Raymond Chandler: The Big Sleep (1939). Private eye extraordinaire Philip Marlow is hired to search for a millionaire's missing son-in-law.

Samuel W. Taylor: The Man with My Face (1948). Chick Graham returns home from the office to find that his wife and dog refuse to recognize him and that his double insists that he is the real Chick Graham.

Edmund Crispin: The Moving Toyshop (1946). A man discovers a corpse in a toyshop and is hit on the head. When he returns with the police, the toyshop is gone.

Herbert Brean: Wilders Walk Away (1948).
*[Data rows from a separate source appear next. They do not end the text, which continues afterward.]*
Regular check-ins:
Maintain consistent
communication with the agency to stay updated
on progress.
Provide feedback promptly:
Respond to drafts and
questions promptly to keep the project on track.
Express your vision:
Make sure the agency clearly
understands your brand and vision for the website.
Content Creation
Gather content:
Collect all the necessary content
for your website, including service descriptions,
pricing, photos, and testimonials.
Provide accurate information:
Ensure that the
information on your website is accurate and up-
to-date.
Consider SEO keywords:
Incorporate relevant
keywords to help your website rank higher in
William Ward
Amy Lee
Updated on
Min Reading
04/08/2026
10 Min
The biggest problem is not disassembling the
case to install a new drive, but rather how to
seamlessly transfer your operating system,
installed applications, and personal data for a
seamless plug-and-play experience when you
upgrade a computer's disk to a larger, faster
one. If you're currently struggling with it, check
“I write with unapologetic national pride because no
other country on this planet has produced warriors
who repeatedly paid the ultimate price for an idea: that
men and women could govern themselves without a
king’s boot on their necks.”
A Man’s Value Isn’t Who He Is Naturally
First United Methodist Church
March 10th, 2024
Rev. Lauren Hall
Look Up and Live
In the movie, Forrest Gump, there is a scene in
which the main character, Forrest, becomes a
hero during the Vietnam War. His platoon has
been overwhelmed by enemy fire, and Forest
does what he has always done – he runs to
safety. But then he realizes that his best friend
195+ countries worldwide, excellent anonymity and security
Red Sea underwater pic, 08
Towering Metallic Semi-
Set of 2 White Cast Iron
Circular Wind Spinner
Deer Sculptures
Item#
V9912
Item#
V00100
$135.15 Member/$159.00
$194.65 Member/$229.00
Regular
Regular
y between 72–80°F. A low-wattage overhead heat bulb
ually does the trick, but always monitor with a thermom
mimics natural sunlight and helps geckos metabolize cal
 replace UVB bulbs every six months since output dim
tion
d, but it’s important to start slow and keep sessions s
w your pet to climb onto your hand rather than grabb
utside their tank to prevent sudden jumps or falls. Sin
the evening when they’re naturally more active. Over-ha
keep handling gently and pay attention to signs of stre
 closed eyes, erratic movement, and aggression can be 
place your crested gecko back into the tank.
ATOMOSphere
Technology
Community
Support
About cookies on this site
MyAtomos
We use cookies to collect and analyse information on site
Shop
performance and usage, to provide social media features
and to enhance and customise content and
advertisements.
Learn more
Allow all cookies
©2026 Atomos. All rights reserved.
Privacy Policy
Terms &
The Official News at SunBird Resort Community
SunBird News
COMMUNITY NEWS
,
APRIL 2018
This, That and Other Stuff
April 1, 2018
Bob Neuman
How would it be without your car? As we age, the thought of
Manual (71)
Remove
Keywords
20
A New England family has a tradition of disappearing.

Jonathan Latimer: The Lady in the Morgue (1936). Bill Crane and his drinking buddies star in this classic madcap novel about corpse-napping, grave robbing, and the otherwise missing.

John le Carré: Tinker, Tailor, Soldier, Spy (1974). In the third George Smiley book, Smiley must identify a mole in the British Secret Service.

Patricia Highsmith: The Talented Mr. Ripley (1955). Herbert Greenleaf wants his son Dickie to come home from Italy, so he asks Tom Ripley to find him. This is a very bad mistake.

Wilkie Collins: The Woman in White (1860). A gothic classic that routinely makes best mysteries lists, it involves a plot to defraud an heiress.

Harlan Coben: Tell No One (2001). David and Elizabeth Beck, a young married couple, return to the site of their first kiss at age 12. Elizabeth is kidnapped and murdered; David is beaten and left for dead. Eight years later, an email message to David could only come from Elizabeth.

The use of disappearance, impersonation, mistaken identity, doubles, and doppelgängers has created some great books of crime fiction. Don't miss them.


  1. Well that's all I need; even MORE books to add to my list.

  2. Sister, we need an update on your shelves of books waiting to be read.